| Material for this exercise |
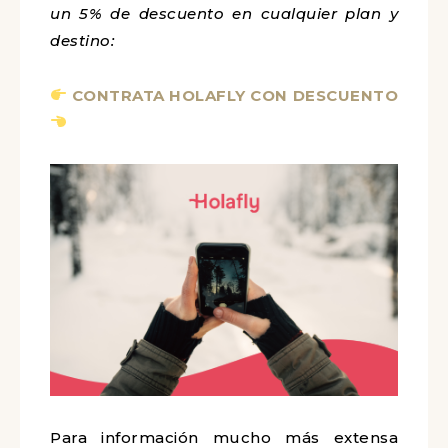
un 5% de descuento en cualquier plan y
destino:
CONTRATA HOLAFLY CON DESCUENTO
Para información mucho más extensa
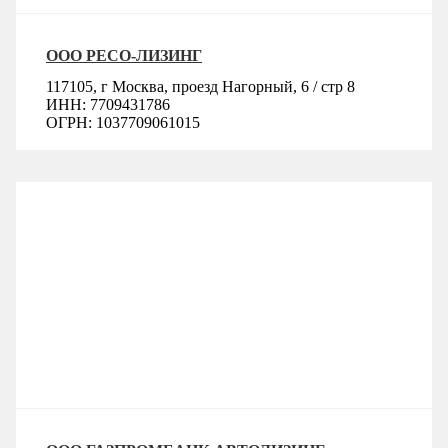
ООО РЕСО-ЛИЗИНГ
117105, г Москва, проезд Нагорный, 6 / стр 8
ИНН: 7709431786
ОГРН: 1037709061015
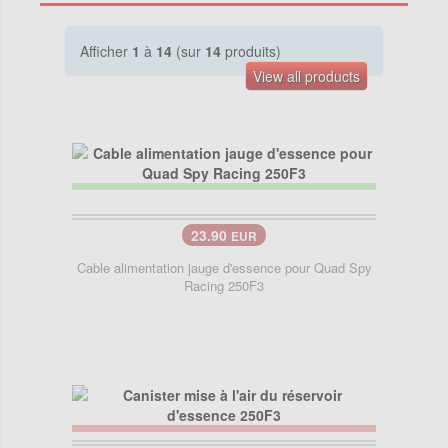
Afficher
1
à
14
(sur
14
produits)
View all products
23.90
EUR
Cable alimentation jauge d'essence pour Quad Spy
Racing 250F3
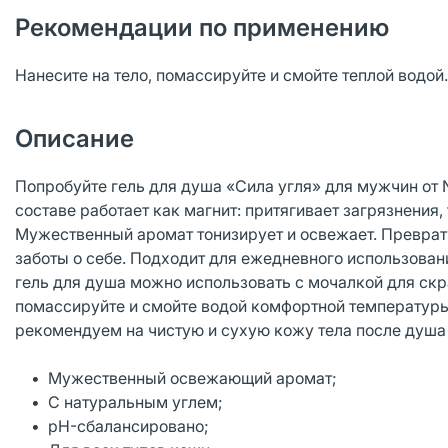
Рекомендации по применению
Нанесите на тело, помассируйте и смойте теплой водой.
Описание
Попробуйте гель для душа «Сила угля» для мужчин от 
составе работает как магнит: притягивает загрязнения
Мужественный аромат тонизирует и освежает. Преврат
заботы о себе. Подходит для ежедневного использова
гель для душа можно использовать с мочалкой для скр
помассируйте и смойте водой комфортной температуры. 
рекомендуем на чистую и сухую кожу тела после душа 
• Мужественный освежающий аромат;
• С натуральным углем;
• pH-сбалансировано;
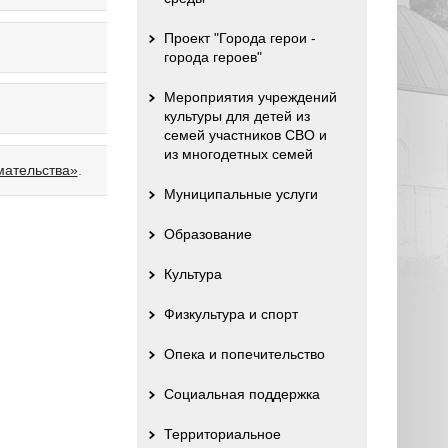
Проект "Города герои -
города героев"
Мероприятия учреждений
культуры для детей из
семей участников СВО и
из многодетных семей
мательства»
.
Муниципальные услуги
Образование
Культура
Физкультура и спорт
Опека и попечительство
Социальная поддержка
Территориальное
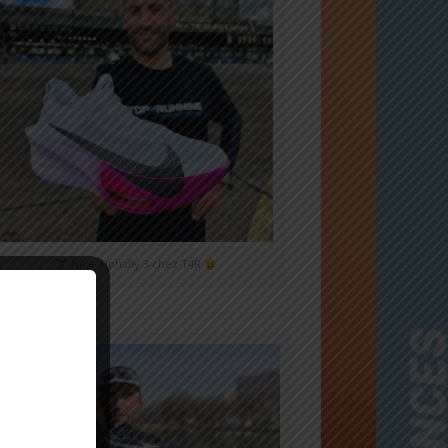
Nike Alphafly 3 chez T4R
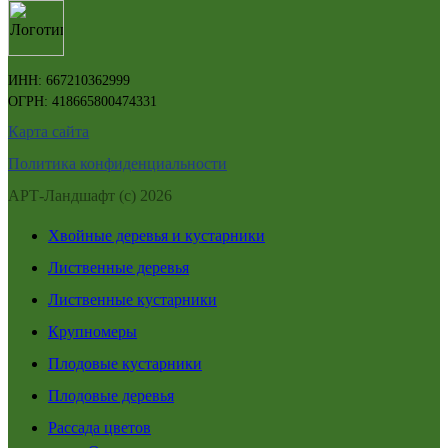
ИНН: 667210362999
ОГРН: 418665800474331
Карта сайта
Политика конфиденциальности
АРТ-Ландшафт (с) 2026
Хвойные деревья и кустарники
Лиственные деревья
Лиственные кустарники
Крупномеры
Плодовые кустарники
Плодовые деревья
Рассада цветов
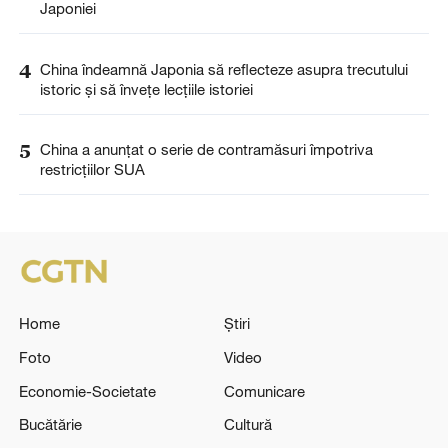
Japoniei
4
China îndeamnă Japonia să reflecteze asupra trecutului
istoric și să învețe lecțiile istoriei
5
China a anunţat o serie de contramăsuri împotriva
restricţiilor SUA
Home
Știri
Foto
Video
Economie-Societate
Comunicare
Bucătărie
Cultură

| Problem to work on |
Beginning with the line in which "рекомендуем на чистую" appears, repeat exactly each line down to the close of the material, leaving every picture out.

| Answer section |
рекомендуем на чистую и сухую кожу тела после душа 
• Мужественный освежающий аромат;
• С натуральным углем;
• pH-сбалансировано;
Проект "Города герои -
города героев"
Мероприятия учреждений
культуры для детей из
семей участников СВО и
из многодетных семей
мательства»
.
Муниципальные услуги
Образование
Культура
Физкультура и спорт
Опека и попечительство
Социальная поддержка
Территориальное
Nike Alphafly 3 chez T4R
ИНН: 667210362999
ОГРН: 418665800474331
Карта сайта
Политика конфиденциальности
АРТ-Ландшафт (с) 2026
Хвойные деревья и кустарники
Лиственные деревья
Лиственные кустарники
Крупномеры
Плодовые кустарники
Плодовые деревья
Рассада цветов
Japoniei
4
China îndeamnă Japonia să reflecteze asupra trecutului
istoric și să învețe lecțiile istoriei
5
China a anunţat o serie de contramăsuri împotriva
restricţiilor SUA
Home
Știri
Foto
Video
Economie-Societate
Comunicare
Bucătărie
Cultură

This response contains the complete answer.